Personally, I learned more from him regarding substance and character than all of my other undergraduate and graduate professors combined, if you subtract from the group the wonderful professor and teacher, Robert P. Newman, also from Pitt.
One of Trevor's key qualities, perhaps the key quality, was that he was unthreatened by disagreement. He was on the left, and I was on the right, but he always found our differences of perspective interesting, and he loved to debate with me. We had endless dialogues about points of political dispute, but they were always meetings of the minds.
His classes were characterized by his unthreatened nature, with help and evaluations unaffected by student disagreement. His sense of humor, always understated and as subtle and clever and brilliant as his lectures, always made the class time pass in a wink.

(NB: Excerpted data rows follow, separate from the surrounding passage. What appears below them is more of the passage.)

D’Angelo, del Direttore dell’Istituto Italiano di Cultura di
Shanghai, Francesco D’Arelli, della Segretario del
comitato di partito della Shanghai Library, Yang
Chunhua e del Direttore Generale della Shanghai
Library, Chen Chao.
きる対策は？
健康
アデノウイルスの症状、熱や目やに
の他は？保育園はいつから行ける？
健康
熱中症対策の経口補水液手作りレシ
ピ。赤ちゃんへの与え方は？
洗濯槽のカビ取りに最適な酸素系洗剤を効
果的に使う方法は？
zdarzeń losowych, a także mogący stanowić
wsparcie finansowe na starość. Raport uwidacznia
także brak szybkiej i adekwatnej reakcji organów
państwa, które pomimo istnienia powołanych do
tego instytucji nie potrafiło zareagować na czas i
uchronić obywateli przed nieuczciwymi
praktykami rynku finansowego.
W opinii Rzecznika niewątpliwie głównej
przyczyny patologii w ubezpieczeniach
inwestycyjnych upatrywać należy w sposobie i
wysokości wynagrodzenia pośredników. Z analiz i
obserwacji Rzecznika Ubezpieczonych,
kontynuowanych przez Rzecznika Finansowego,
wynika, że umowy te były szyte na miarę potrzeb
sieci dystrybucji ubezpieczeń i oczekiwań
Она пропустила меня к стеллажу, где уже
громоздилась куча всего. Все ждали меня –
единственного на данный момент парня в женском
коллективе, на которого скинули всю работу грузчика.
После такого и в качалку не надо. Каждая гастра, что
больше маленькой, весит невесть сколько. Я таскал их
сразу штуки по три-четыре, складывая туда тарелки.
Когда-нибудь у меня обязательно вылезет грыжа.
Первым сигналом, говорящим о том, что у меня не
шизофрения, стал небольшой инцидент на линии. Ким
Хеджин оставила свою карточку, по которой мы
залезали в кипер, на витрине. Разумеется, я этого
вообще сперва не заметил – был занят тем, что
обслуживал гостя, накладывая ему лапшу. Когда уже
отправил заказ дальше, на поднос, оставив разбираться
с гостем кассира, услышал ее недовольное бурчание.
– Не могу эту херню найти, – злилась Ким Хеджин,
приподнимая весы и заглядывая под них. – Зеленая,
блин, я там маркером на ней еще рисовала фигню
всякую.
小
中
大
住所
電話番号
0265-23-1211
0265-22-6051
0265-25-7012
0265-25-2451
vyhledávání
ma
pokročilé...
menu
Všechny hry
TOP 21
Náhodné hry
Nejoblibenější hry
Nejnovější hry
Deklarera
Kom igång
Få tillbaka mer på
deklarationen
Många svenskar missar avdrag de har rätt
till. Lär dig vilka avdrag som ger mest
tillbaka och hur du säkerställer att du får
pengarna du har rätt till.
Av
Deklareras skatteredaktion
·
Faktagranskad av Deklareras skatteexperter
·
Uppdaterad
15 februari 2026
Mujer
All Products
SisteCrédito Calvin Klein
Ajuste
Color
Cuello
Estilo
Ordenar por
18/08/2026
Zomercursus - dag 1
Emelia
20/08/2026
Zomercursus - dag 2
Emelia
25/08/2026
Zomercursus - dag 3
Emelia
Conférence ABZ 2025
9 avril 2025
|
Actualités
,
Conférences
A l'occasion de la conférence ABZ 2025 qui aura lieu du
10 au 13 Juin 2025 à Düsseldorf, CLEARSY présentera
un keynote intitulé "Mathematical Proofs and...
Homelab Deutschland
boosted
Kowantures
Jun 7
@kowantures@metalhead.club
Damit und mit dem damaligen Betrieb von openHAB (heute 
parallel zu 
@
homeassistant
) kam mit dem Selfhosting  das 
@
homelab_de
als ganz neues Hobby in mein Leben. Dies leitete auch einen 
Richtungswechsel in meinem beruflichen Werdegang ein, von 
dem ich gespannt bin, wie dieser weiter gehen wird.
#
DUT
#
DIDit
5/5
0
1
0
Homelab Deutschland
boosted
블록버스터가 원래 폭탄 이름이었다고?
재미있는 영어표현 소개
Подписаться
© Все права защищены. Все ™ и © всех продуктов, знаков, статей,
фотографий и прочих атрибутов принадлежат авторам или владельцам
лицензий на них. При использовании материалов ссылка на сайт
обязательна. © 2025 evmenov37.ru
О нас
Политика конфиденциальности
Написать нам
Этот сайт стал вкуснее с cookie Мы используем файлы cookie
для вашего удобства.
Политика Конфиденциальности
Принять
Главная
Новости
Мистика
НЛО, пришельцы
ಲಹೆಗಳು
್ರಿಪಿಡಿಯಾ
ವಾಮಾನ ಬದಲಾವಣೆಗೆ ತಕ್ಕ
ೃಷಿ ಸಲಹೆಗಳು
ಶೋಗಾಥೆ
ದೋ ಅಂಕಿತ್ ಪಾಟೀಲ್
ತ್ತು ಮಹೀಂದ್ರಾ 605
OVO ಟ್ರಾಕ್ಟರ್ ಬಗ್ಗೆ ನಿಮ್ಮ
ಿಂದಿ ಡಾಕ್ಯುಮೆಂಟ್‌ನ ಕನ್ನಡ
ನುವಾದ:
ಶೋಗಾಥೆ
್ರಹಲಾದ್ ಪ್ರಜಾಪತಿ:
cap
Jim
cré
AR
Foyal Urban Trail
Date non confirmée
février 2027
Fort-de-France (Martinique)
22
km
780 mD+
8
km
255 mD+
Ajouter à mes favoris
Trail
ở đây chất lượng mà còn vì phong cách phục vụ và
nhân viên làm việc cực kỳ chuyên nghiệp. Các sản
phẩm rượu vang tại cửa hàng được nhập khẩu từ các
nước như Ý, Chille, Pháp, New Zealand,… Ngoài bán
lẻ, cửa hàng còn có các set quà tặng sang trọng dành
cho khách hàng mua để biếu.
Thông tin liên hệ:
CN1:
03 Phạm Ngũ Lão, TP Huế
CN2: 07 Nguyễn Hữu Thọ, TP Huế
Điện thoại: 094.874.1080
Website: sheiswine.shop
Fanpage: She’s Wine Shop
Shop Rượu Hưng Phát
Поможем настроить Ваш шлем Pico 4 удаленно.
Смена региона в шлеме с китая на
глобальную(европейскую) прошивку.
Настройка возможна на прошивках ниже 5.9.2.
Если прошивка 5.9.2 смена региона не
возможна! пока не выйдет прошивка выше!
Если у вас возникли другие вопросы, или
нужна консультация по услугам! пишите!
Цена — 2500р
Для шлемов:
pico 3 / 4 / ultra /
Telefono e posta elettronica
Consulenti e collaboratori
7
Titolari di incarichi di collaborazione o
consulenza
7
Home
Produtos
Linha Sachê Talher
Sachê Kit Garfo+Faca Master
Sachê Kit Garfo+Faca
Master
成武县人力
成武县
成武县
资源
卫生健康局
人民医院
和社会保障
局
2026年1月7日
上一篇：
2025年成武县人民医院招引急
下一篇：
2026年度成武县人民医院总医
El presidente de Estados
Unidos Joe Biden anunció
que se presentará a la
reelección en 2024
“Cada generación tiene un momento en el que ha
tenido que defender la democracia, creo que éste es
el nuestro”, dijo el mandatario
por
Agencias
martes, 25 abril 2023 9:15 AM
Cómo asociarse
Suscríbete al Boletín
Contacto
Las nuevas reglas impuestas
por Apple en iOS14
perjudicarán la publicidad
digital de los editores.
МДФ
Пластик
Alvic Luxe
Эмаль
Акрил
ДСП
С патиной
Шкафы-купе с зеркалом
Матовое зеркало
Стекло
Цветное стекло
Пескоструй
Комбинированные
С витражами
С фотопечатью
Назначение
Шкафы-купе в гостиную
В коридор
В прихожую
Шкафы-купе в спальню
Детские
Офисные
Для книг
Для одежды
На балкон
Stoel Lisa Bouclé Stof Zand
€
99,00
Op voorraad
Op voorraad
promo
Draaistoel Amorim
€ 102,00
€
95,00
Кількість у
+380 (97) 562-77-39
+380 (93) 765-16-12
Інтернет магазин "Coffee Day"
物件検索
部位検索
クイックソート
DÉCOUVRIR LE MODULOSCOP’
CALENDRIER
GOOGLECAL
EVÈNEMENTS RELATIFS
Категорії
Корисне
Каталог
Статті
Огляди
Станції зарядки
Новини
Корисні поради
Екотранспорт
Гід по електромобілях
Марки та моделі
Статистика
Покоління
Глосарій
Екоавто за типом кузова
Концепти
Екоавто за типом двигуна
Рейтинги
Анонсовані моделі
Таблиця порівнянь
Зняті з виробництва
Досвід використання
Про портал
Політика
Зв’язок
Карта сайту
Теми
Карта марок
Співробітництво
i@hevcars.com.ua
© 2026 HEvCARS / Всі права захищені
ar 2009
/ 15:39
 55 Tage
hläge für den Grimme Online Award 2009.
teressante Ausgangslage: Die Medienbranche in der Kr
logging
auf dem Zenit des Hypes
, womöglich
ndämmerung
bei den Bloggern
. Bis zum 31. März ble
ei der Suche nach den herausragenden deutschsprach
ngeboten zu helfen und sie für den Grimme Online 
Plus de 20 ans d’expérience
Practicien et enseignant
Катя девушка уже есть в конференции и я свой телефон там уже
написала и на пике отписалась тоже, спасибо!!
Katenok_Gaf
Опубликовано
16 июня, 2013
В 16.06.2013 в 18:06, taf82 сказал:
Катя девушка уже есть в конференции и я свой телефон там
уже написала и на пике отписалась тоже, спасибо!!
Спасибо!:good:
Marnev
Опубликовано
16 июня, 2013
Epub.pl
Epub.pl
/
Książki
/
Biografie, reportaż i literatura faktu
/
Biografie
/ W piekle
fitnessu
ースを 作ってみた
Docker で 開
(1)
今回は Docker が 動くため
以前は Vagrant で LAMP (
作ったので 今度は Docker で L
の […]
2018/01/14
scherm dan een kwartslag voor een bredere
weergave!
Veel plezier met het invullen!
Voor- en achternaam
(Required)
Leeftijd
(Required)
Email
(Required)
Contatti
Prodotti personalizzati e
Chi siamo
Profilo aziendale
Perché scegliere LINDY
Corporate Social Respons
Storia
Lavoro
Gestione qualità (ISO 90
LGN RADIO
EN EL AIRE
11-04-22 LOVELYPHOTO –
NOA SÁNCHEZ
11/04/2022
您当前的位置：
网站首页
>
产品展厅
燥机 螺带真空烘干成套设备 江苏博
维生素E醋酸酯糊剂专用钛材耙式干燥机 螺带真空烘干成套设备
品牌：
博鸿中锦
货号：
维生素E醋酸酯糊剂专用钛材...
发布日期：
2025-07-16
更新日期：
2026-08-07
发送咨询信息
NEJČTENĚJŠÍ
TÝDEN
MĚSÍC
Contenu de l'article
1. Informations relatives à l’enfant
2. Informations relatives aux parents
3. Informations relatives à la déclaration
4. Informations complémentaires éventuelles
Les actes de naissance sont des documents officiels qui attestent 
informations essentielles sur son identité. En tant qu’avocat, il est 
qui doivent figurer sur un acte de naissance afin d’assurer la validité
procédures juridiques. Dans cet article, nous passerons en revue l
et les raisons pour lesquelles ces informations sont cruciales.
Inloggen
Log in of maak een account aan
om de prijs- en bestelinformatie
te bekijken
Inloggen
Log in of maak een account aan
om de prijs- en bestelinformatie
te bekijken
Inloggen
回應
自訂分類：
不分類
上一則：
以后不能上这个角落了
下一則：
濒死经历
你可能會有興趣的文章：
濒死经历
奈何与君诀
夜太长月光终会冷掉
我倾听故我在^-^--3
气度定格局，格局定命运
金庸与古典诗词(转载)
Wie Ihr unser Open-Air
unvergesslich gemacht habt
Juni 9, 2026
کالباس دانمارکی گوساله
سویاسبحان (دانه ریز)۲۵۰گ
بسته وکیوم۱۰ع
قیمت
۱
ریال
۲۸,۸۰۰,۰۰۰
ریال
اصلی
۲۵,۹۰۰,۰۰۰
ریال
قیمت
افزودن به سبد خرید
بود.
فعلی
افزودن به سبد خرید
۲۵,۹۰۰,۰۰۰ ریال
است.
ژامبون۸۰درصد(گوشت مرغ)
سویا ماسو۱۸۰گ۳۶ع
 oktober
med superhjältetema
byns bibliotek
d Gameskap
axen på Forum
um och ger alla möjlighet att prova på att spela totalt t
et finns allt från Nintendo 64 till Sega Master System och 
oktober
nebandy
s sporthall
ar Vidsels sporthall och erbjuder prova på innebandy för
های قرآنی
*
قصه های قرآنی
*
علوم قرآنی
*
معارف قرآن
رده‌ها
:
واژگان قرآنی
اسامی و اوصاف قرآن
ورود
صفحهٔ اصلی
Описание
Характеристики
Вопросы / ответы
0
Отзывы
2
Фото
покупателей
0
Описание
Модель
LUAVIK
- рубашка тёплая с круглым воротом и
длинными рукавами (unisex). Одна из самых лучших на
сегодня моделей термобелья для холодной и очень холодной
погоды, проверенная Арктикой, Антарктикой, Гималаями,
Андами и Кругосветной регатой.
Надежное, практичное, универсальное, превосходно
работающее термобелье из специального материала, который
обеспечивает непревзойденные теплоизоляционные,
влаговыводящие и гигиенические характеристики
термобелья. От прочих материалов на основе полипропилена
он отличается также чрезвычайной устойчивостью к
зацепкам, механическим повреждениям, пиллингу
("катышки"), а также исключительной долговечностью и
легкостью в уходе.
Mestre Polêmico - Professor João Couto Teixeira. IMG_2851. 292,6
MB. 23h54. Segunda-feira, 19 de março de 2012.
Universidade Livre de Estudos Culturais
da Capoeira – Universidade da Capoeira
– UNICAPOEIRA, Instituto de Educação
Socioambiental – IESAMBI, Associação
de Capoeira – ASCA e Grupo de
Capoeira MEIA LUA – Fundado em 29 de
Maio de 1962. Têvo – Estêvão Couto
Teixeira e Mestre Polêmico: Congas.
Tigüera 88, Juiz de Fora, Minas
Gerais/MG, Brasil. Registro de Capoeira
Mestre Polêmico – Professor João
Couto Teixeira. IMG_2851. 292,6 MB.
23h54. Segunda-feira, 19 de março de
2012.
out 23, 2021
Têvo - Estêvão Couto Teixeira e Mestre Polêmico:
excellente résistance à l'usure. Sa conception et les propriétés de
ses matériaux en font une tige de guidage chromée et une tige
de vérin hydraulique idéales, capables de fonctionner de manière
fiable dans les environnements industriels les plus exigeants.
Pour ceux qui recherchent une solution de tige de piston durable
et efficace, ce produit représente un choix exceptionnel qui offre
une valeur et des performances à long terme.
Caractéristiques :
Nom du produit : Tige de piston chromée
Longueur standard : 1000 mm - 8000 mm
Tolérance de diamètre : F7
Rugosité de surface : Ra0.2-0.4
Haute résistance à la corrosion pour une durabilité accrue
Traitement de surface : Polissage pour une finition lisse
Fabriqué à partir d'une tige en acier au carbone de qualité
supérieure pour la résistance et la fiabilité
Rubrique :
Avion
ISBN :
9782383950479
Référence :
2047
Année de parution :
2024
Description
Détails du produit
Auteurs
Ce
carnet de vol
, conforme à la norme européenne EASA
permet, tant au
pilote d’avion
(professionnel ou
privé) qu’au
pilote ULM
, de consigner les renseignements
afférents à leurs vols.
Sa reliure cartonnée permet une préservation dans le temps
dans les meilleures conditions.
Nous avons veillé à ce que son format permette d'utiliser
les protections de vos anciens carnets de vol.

When I wrote the article "The Myth of the Rhetorical Situation" as a graduate student, Trevor celebrated the publication, and we discussed how his influence and teachings had informed and motivated me to write the position I wrote.
My fellow graduate students and I were in consistent discussions at Pitt about the strengths and weaknesses of our professors. I heard profound disagreements in their evaluations, but literally all of them cited Trevor as the individual who helped them grow in the field and treated them fairly. This was a period in which unfair treatment of students by professors went unpunished, even undiscouraged. The only motivation to be a principled professor was its intrinsic value. And Trevor was also the most principled professor I have known.
Pitt hired a young professor at one point, brilliant but abrasive, but Trevor fearlessly became he closest friend in the department. That friendship saved the professor for a long time, and Trevor never thought twice about it.
Trevor was the closest professor to me, but I was not the closest student to him. His knowledge, decency and availability attracted the very best and second best of students and colleagues, and the sociology around him, with few exceptions, represented the best, brightest and highest integrity members of the field.
He was always available to help me throughout my career.
Brilliant, unthreatened and fair - a very rare combination of qualities, and Trevor Melia was the exemplar of those attributes.